Cosmological scalar perturbations for a metric reconstructed from group field theory

TL;DR

This paper develops a method to describe scalar cosmological perturbations within group field theory (GFT), revealing differences from general relativity and highlighting the need for further refinement for realistic cosmological modeling.

Contribution

It introduces a novel approach to reconstruct an effective spacetime metric in GFT that includes scalar perturbations and analyzes their dynamics, which differ from classical GR predictions.

Findings

Perturbations include all scalar components of standard theory.

Inhomogeneities do not follow GR dynamics in the studied simple GFT model.
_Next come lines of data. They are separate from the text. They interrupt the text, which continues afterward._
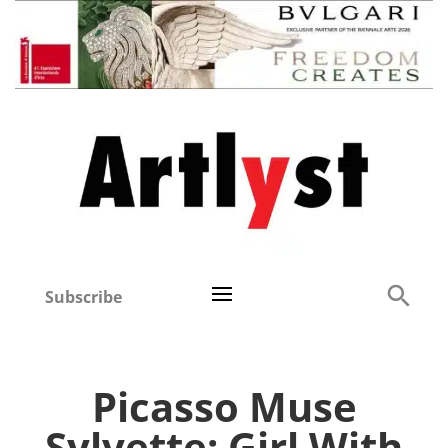
Subscribe
Picasso Muse
Sylvette: Girl With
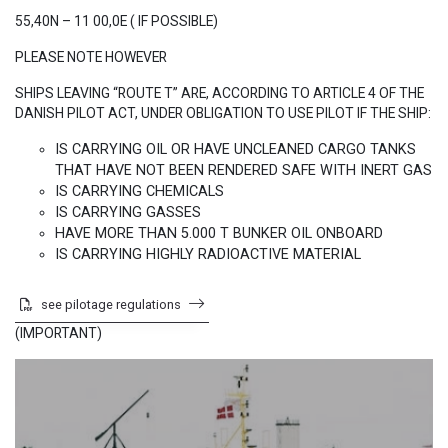
55,40N – 11 00,0E ( IF POSSIBLE)
PLEASE NOTE HOWEVER
​SHIPS LEAVING “ROUTE T” ARE, ACCORDING TO ARTICLE 4 OF THE
DANISH PILOT ACT, UNDER OBLIGATION TO USE PILOT IF THE SHIP:
IS CARRYING OIL OR HAVE UNCLEANED CARGO TANKS
THAT HAVE NOT BEEN RENDERED SAFE WITH INERT GAS
IS CARRYING CHEMICALS
IS CARRYING GASSES
HAVE MORE THAN 5.000 T BUNKER OIL ONBOARD
IS CARRYING HIGHLY RADIOACTIVE MATERIAL
​​​​​
see pilotage regulations
​(IMPORTANT)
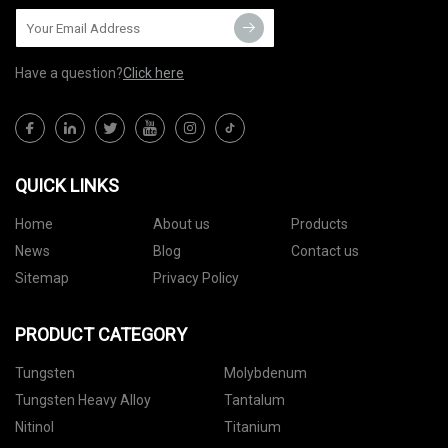
Have a question?
Click here
QUICK LINKS
Home
About us
Products
News
Blog
Contact us
Sitemap
Privacy Policy
PRODUCT CATEGORY
Tungsten
Molybdenum
Tungsten Heavy Alloy
Tantalum
Nitinol
Titanium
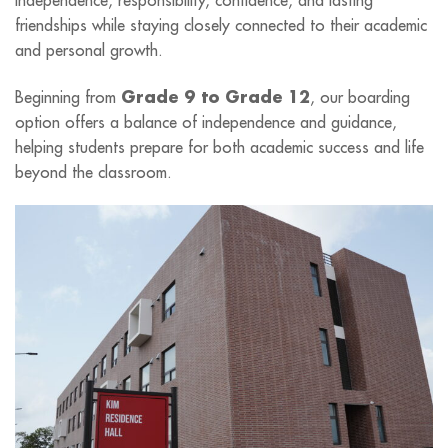
friendships while staying closely connected to their academic
and personal growth.
Grade 9 to Grade 12
Beginning
from
, our boarding
option offers a balance of independence and guidance,
helping students prepare for both academic success and life
beyond the classroom.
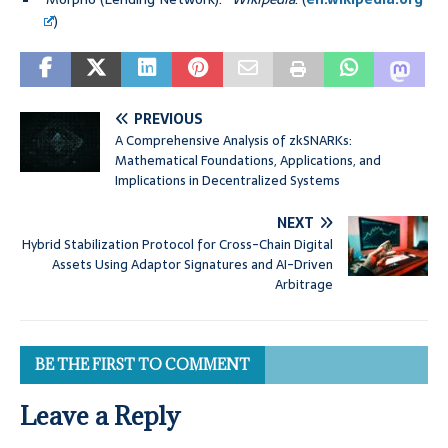
)
PREVIOUS
A Comprehensive Analysis of zkSNARKs:
Mathematical Foundations, Applications, and
Implications in Decentralized Systems
NEXT
Hybrid Stabilization Protocol for Cross-Chain Digital
Assets Using Adaptor Signatures and AI-Driven
Arbitrage
BE THE FIRST TO COMMENT
Leave a Reply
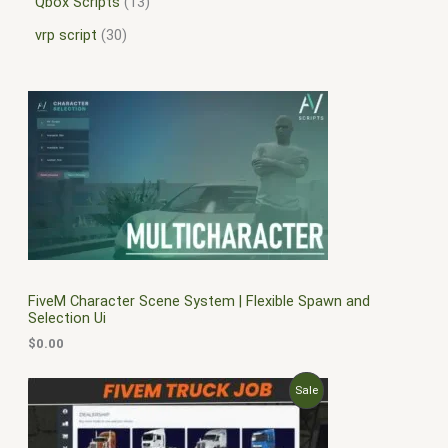
Qbox Scripts
13
vrp script
30
FiveM Character Scene System | Flexible Spawn and
Selection Ui
$
0.00
O
C
P
Sale
r
u
i
r
R
g
r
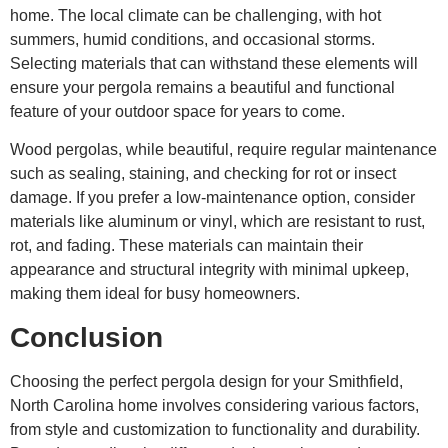
home. The local climate can be challenging, with hot
summers, humid conditions, and occasional storms.
Selecting materials that can withstand these elements will
ensure your pergola remains a beautiful and functional
feature of your outdoor space for years to come.
Wood pergolas, while beautiful, require regular maintenance
such as sealing, staining, and checking for rot or insect
damage. If you prefer a low-maintenance option, consider
materials like aluminum or vinyl, which are resistant to rust,
rot, and fading. These materials can maintain their
appearance and structural integrity with minimal upkeep,
making them ideal for busy homeowners.
Conclusion
Choosing the perfect pergola design for your Smithfield,
North Carolina home involves considering various factors,
from style and customization to functionality and durability.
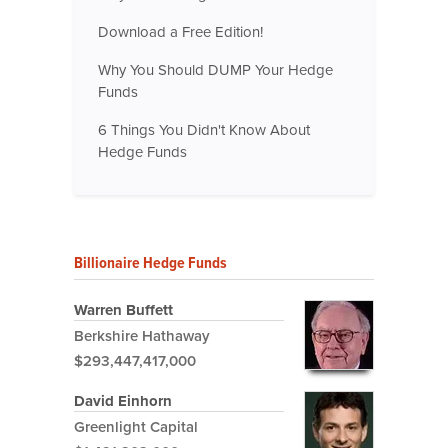
Download a Free Edition!
Why You Should DUMP Your Hedge
Funds
6 Things You Didn't Know About
Hedge Funds
Billionaire Hedge Funds
Warren Buffett
Berkshire Hathaway
$293,447,417,000
David Einhorn
Greenlight Capital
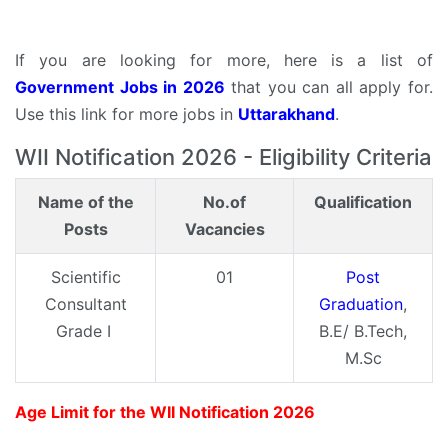
If you are looking for more, here is a list of
Government Jobs in 2026
that you can all apply for.
Use this link for more jobs in
Uttarakhand
.
WII Notification 2026 - Eligibility Criteria
Name of the
No.of
Qualification
Posts
Vacancies
Scientific
01
Post
Consultant
Graduation
,
Grade I
B.E/ B.Tech,
M.Sc
Age Limit for the WII Notification 2026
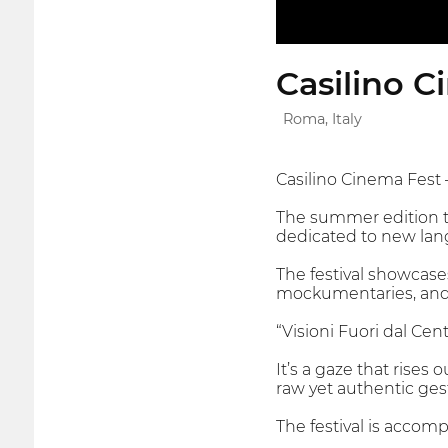
Casilino C
Roma, Italy
Casilino Cinema Fest 
The summer edition ta
dedicated to new lang
The festival showcases
mockumentaries, and 
“Visioni Fuori dal Cent
It’s a gaze that rises
raw yet authentic ges
The festival is accom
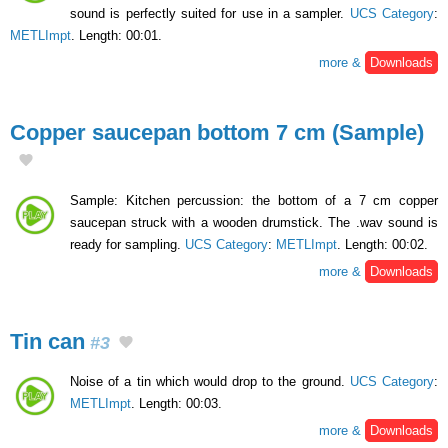
sound is perfectly suited for use in a sampler.
UCS Category
:
METLImpt
. Length: 00:01.
more &
Downloads
Copper saucepan bottom 7 cm (Sample)
Sample: Kitchen percussion: the bottom of a 7 cm copper
saucepan struck with a wooden drumstick. The .wav sound is
ready for sampling.
UCS Category
:
METLImpt
. Length: 00:02.
more &
Downloads
Tin can
#3
Noise of a tin which would drop to the ground.
UCS Category
:
METLImpt
. Length: 00:03.
more &
Downloads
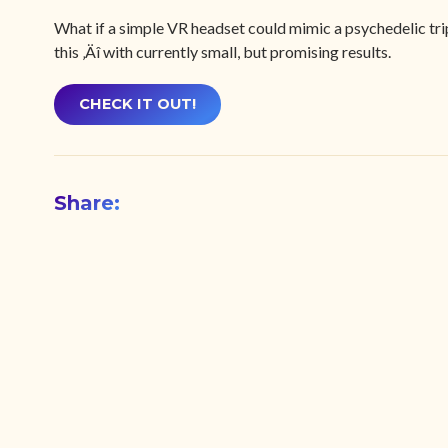
What if a simple VR headset could mimic a psychedelic trip
this ‚Äî with currently small, but promising results.
CHECK IT OUT!
Share:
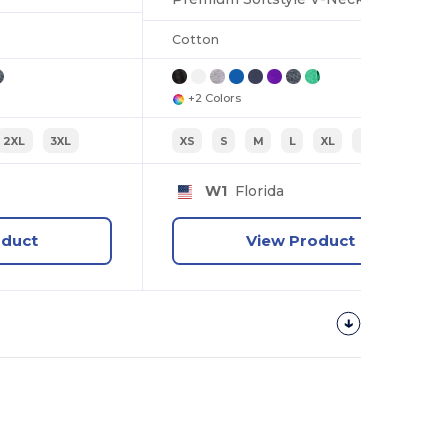
Cotton
+2 Colors
2XL
3XL
XS
S
M
L
XL
2XL
W1
Florida
oduct
View Product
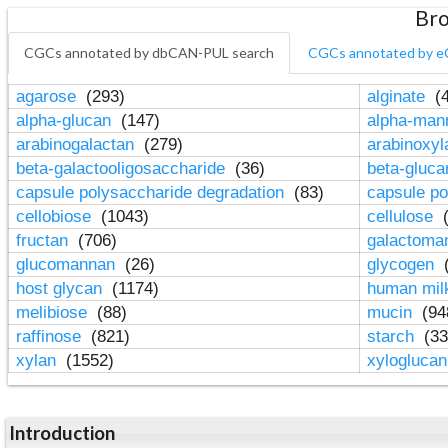
Bro
CGCs annotated by dbCAN-PUL search
CGCs annotated by e
agarose
(293)
alginate
(4
alpha-glucan
(147)
alpha-ma
arabinogalactan
(279)
arabinoxy
beta-galactooligosaccharide
(36)
beta-gluc
capsule polysaccharide degradation
(83)
capsule po
cellobiose
(1043)
cellulose
(
fructan
(706)
galactom
glucomannan
(26)
glycogen
(
host glycan
(1174)
human mil
melibiose
(88)
mucin
(94
raffinose
(821)
starch
(33
xylan
(1552)
xylogluca
Introduction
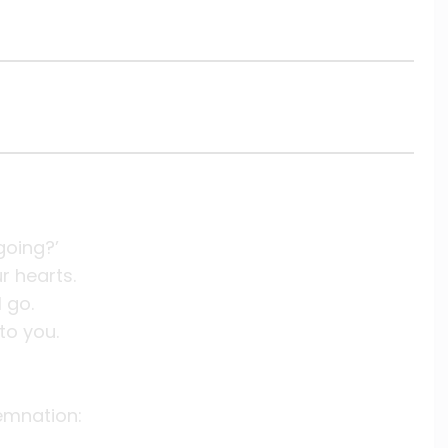
going?’
ur hearts.
I go.
to you.
emnation:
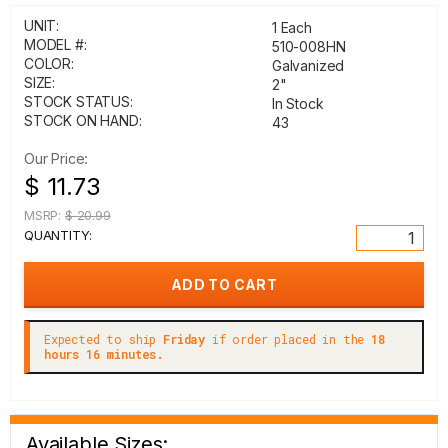
UNIT:
1 Each
MODEL #:
510-008HN
COLOR:
Galvanized
SIZE:
2"
STOCK STATUS:
In Stock
STOCK ON HAND:
43
Our Price:
$ 11.73
MSRP:
$ 20.99
QUANTITY:
Expected to ship
Friday
if order placed in the
18
hours 16 minutes.
Available Sizes:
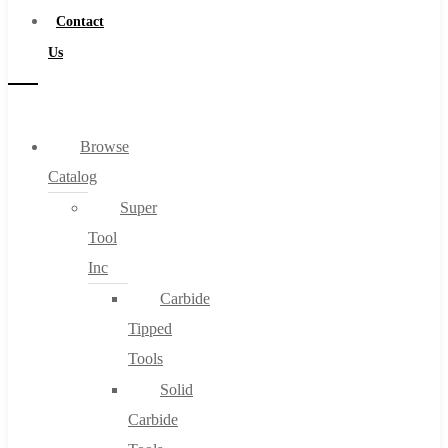
Contact
Us
Browse
Catalog
Super
Tool
Inc
Carbide
Tipped
Tools
Solid
Carbide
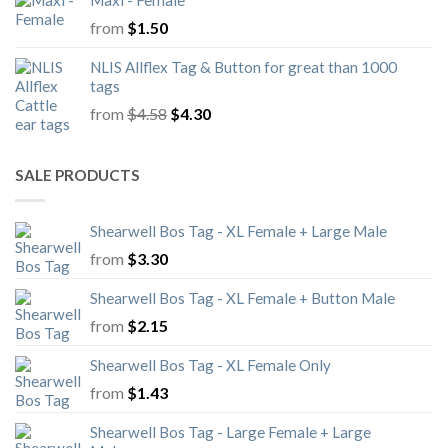
Maxi - Female
from
$
1.50
NLIS Allflex Tag & Button for great than 1000
tags
Original
Current
from
$
4.58
$
4.30
price
price
was:
is:
$4.58.
$4.30.
SALE PRODUCTS
Shearwell Bos Tag - XL Female + Large Male
from
$
3.30
Shearwell Bos Tag - XL Female + Button Male
from
$
2.15
Shearwell Bos Tag - XL Female Only
from
$
1.43
Shearwell Bos Tag - Large Female + Large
Squeezed and oscillating modes exhibit non-GR signatures and different signatures.

Abstract

While homogeneous cosmologies have long been studied in the group field theory (GFT) approach to quantum gravity, including a quantum description of cosmological perturbations is highly non-trivial. Here we apply a recent proposal for reconstructing an effective spacetime metric in GFT to the case of a metric with small inhomogeneities over a homogeneous background. We detail the procedure and give general expressions for cosmological scalar perturbations defined in terms of the GFT energy-momentum tensor. These include all the scalar components of standard perturbation theory and hence can be used to define gauge-invariant quantities. This is a major advantage of the effective metric approach compared to previous GFT studies limited to volume perturbations. We compute these perturbations explicitly for a particular Fock coherent state. While it was previously shown that such a state can be interpreted as an approximately flat homogeneous cosmology at late times, here we find that, in a very simple example, inhomogeneities do not follow the dynamics of general relativity in the semiclassical regime. More specifically, restricting ourselves to a specific coherent state in a simple (free) GFT, we study two types of perturbative GFT modes, squeezed and oscillating modes. For squeezed modes we find perturbation equations with Euclidean signature and a late-time limit that differs from general relativistic perturbation equations. Oscillating modes satisfy different dynamical equations that also differ from those of general relativity, but show a Lorentzian signature. Considering that our results were obtained within a number of simplifying assumptions [...], we discuss how going beyond these assumptions could lead to a more desirable phenomenology. Overall, our analysis should be understood as a first step in understanding cosmological perturbations within the effective GFT metric.